The study included patients who were treated with the following immunotherapy combinations as a first treatment: nivolumab/ipilimumab, pembrolizumab/axitinib, avelumab/axitinib, nivolumab/cabozantinib, pembrolizumab/lenvatinib, or atezolizumab/bevacizumab or the following TKIs: sunitinib or pazopanib.
“This is a very important study and highlights that this patient population should be considered as the focus of future innovative clinical trials, and there definitely should not be an exclusion simply because they are not anticipated to have a favourable outcome,” said Dr Philippe E. Spiess, assistant chief of surgical services and high-volume kidney cancer surgeon at the Moffitt Cancer Center in Tampa, Florida. “Up until this point, these patients were never eligible for clinical trial participation, as it was thought they would do poorly, but now with promising outcomes with new treatment combinations along with site-directed brain radiation, our clinical approach to these patients needs to adapt to one offering more hope and personalisation.”

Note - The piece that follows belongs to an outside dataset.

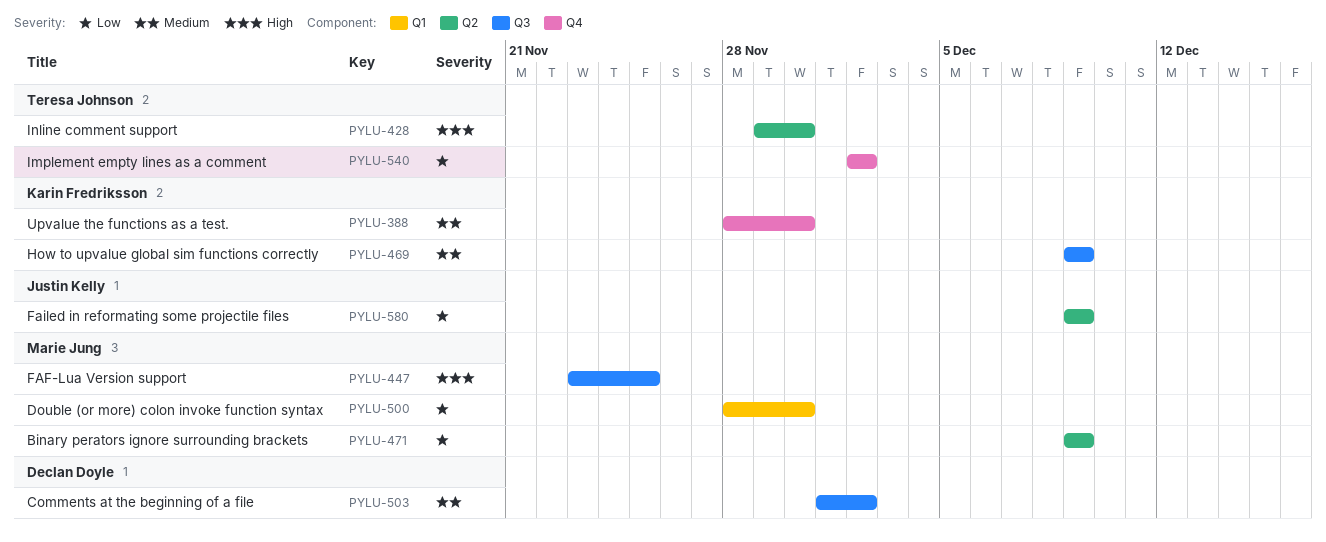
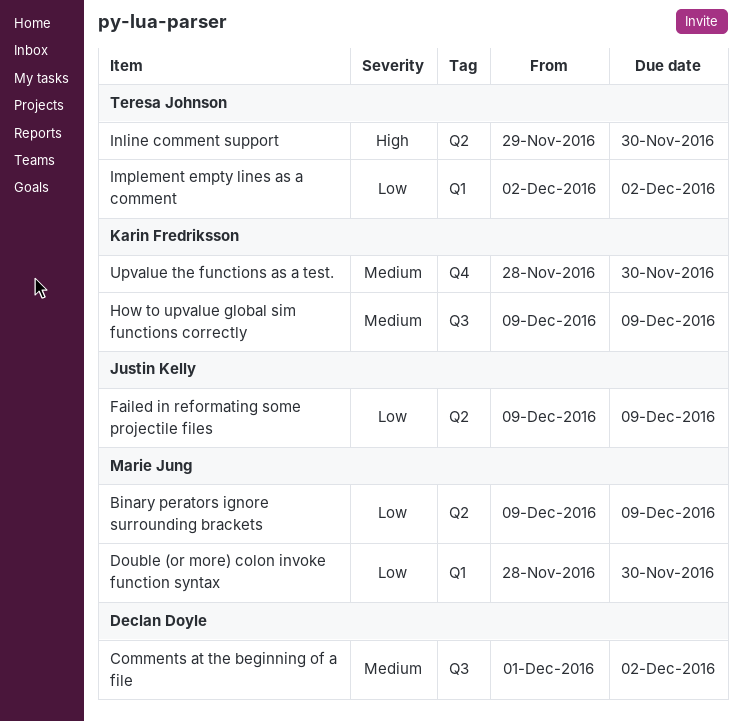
FAF-Lua Version support: present -> none
Implement empty lines as a comment, label: Q4 -> Q1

However, the study was limited by its retrospective design and absence of data on PD-L1 receptors or spread of the cancer within and outside the brain. The findings from this study are biased because the selection of patients was in favour of those who were suitable for stereotactic radiotherapy or neurosurgery, whereas those who were unable to receive these treatments due to the presence of more or larger tumours might have been steered toward whole brain radiotherapy.